Черный смерч - Логинов Святослав Владимирович. Страница 61
– Пока что мы не потерпели ни одного поражения и надолго отбили у жаборотых охоту появляться на берегах Великой, – напомнила колдунья.
– Это не так. Мне больно огорчать тебя, но твоё родное селение снова в осаде. И с твоими родичами нет ни Ромара, ни тебя. Калюта сумел уйти от преследования, но мэнкам известно, кто уничтожил одно из их новых селений, поэтому они временно оставили в покое охотников за мамонтами и прекратили прочёсывать леса в поисках уцелевших медведей и вновь пришли на берега вашей реки. Рано или поздно такое должно было случиться. Все ваши успехи только ускоряют вашу гибель.

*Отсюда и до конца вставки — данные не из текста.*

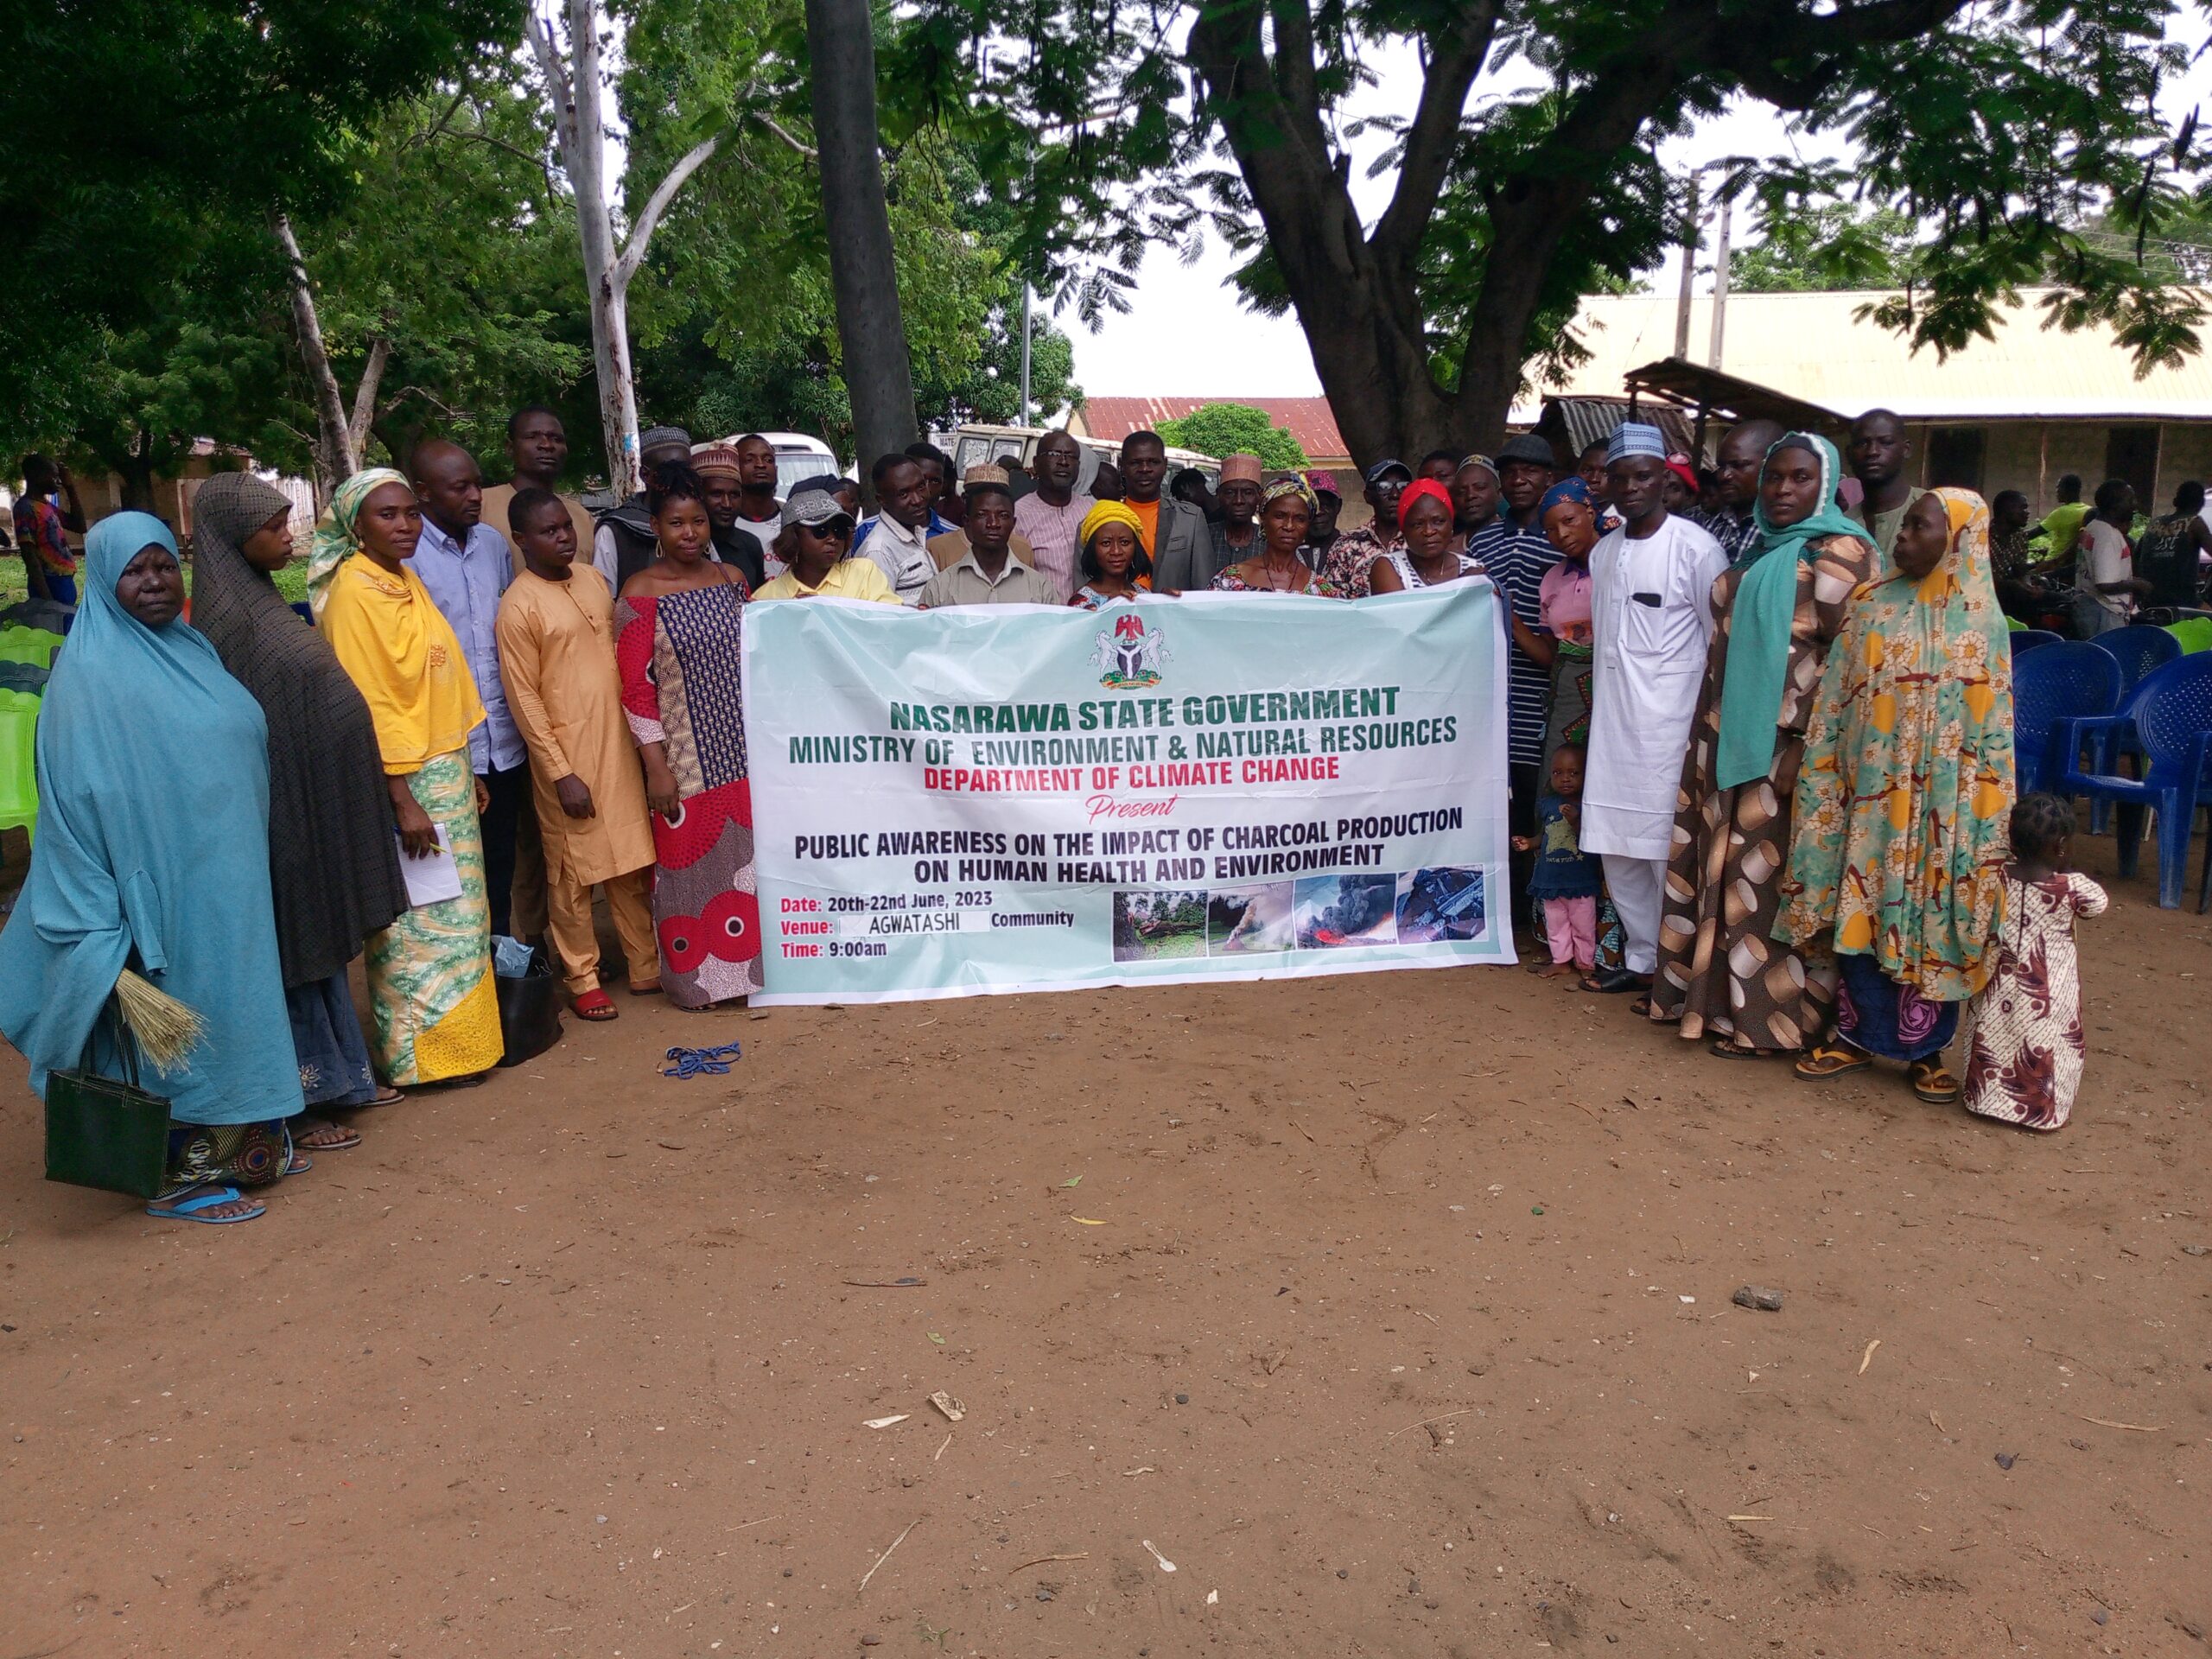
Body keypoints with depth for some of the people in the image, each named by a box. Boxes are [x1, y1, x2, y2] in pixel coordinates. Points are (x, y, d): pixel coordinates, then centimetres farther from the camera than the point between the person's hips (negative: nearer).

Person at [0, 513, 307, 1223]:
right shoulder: (90, 675, -12)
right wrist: (112, 915, -19)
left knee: (228, 1002, 15)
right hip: (158, 879, -7)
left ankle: (239, 1146, 27)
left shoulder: (190, 649, 10)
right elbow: (88, 793, -16)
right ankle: (176, 1174, 15)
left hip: (225, 874, 8)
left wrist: (242, 863, 16)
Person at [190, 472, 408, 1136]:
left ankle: (337, 1075, 30)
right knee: (292, 954, 2)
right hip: (284, 806, -9)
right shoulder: (228, 616, -18)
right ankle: (293, 1103, 14)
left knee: (323, 946, 17)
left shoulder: (259, 599, 10)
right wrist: (284, 820, -19)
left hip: (318, 800, 9)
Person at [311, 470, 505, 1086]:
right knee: (417, 923, 1)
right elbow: (368, 703, -18)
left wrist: (467, 772, 16)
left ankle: (457, 1040, 26)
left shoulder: (407, 581, 11)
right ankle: (421, 1054, 13)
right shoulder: (353, 591, -13)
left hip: (446, 770, 9)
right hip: (402, 778, -8)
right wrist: (404, 799, -21)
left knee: (456, 915, 14)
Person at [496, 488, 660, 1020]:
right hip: (567, 754, -6)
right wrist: (561, 773, -14)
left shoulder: (594, 580, 9)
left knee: (633, 862, 12)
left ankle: (646, 965, 24)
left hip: (619, 746, 6)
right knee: (574, 874, 4)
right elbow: (524, 698, -11)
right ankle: (582, 980, 17)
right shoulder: (519, 606, -11)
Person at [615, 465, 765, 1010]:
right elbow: (636, 685, -9)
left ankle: (751, 960, 22)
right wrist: (656, 766, -12)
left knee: (749, 856, 8)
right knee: (690, 861, 3)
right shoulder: (640, 594, -6)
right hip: (685, 756, -4)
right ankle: (697, 974, 16)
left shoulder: (732, 579, 7)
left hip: (743, 750, 4)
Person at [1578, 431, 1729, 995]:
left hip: (1670, 730, -6)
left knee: (1669, 851, -3)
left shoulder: (1696, 548, -7)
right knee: (1618, 849, 10)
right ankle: (1641, 959, 23)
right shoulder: (1603, 553, 13)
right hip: (1613, 727, 6)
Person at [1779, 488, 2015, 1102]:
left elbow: (1992, 727, 0)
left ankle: (1925, 1049, 18)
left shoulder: (1981, 620, -2)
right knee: (1857, 910, 6)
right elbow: (1833, 704, 2)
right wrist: (1822, 785, -2)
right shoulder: (1872, 606, 1)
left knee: (1930, 919, 4)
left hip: (1939, 805, -1)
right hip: (1868, 795, 1)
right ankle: (1857, 1035, 21)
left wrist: (1984, 816, -4)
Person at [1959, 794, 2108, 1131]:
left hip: (2001, 989, 3)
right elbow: (2099, 903, 3)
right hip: (2048, 997, -3)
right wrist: (2067, 868, 4)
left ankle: (1988, 1096, 27)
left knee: (1994, 1040, 17)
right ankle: (2045, 1108, 18)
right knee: (2048, 1050, 10)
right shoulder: (2071, 888, -18)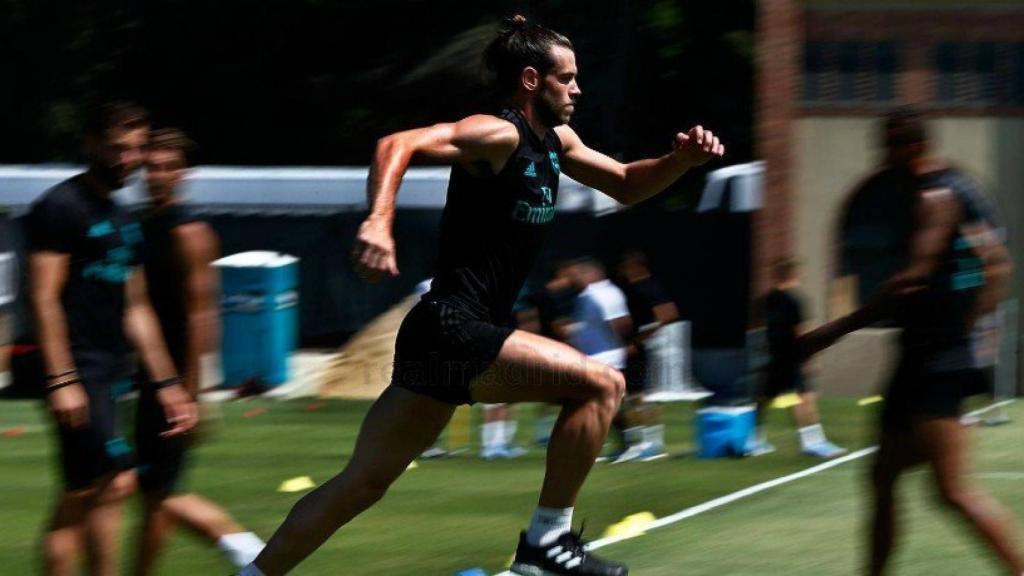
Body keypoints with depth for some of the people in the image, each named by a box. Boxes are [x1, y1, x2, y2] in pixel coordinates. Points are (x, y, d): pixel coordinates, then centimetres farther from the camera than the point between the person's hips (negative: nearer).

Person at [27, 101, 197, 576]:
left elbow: (135, 310, 25)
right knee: (116, 481, -15)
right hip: (78, 374, -9)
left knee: (78, 500, 7)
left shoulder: (122, 221, 20)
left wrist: (165, 383, 23)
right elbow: (44, 299, -13)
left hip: (111, 374, 9)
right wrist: (61, 380, -19)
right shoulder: (59, 207, -6)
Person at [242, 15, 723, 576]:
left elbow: (627, 185, 28)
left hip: (440, 340, 10)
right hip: (451, 331, -10)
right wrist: (379, 220, -43)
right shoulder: (500, 135, -13)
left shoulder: (555, 141, 16)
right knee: (601, 384, -13)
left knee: (362, 483, 11)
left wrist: (681, 160, 8)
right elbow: (400, 144, -27)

– Та-ак!.. – протянула йога. – Прости меня, Баюн, но с этого надо было начинать разговор. Желаю тебе удачной охоты на травяных сверчков, да не переведутся они возле твоей пещеры. А у меня – дела. Ты зря думаешь, что я не смогу помочь людям. Когда речь идёт о судьбе рода, в бою помогают не только живые, но и мёртвые и даже те, кто ещё не родился. Ведь, в конце концов, в битве решается их судьба. Спасибо тебе за то, что ты сделал для меня, для Ромара и Роника. Но теперь мне пора идти. Я не могу сидеть здесь, когда родовичи сражаются.
– Жаль… – молчаливо прозвучал Баюн. – В тебе были прекрасные задатки, но всё-таки ты слишком человек, и сердце в тебе говорит громче разума.
– Что делать, – согласилась Уника, – такой уродилась. Если бы я была чужинкой, то, конечно, судьба людей волновала бы меня не так сильно.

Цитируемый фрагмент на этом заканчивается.